Pareciese como si cada vez que viera la última película del maestro neoyorquino estuviese viendo la misma película, la misma temática en torno al crimen perfecto, los mismos personajes de clase media con rasgos de intelectualidad preocupados por su ego y sus diatribas personales que acaban siempre en esas dudas del personaje dostoievsko que trata de emular últimamente nuestro otrora hipocondriaco, irónico y más creativo director. Bien es verdad que quizá haya fallado ante alguno de sus últimos trabajos pero la realidad es que no veo nada novedoso en su trabajo últimamente, esto es así.

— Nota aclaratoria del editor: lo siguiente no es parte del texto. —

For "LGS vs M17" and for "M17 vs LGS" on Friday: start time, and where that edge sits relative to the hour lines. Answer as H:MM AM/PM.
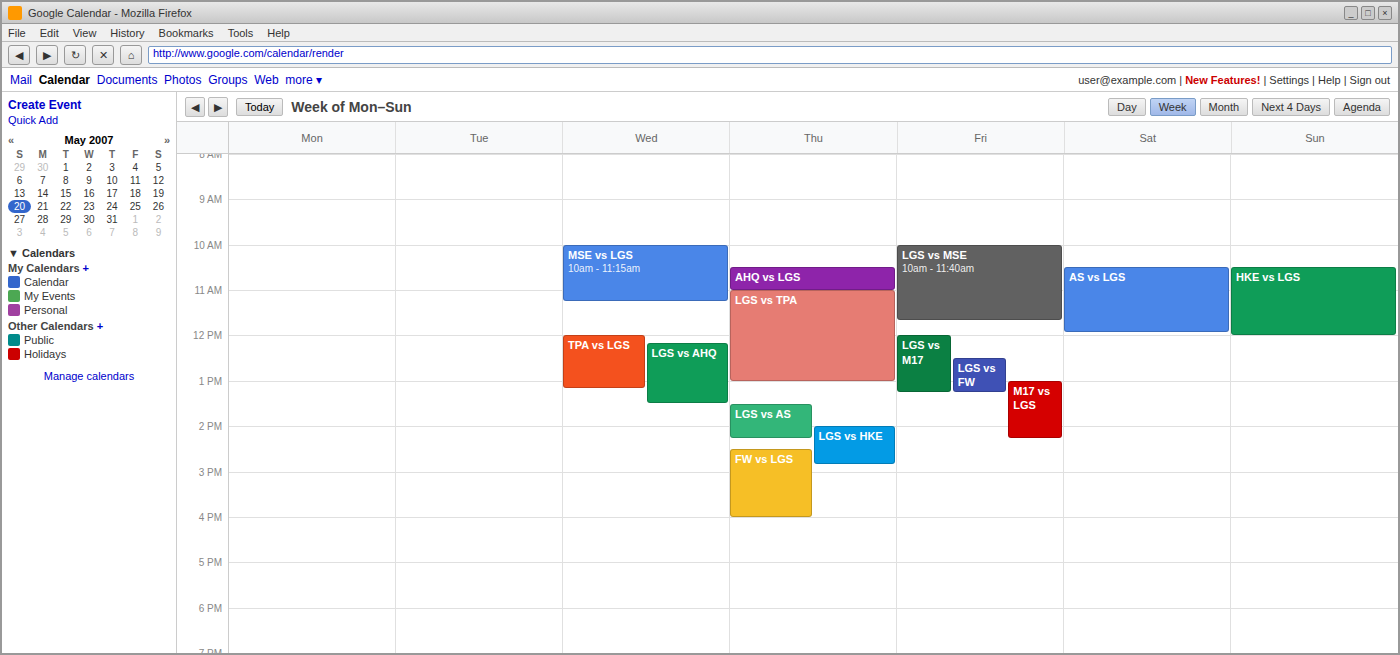
"LGS vs M17": 12:00 PM, exactly on the 12 PM line. "M17 vs LGS": 1:00 PM, exactly on the 1 PM line.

Los últimos trabajos visitados se acercan mucho a éste, donde lo auténticamente pasable son las actuaciones de los actores en cuestión, pues el guión suele estar demasiado forzado a la consecución de un crimen que nunca llega a ser perfecto por mucho que la inteligencia trate de hacer una cosa que la realidad desmiente cada día cuando observamos la impunidad que a veces opera en nuestros sistemas de justicia. Además los personajes suelen ser unos clichés de una clase media que creyéndose su propio discurso a veces cree que está más allá del bien y del mal y como solución nietzscheniana adopta ese perfil lacónico y superior que alienta una desafortunada lectura del alemán. Así, ya sean éstos europeos o americanos, su relación con el mundo depende del propio ego, del propio relato que hace de la insatisfacción un hecho más cotidiano que la felicidad, una relación trastocada con unos problemas de clase que carecen de tal percepción cuando la verdadera realidad aprieta y se es incapaz de estar satisfecho.
Si ya vistes al menos tres de las últimas cinco películas de Allen, esta hora y media no te aportará nada nuevo, a no ser que vayas a investigar sobre las variaciones de Crimen y Castigo en cualquier ámbito, incluido el cine del neoyorquino.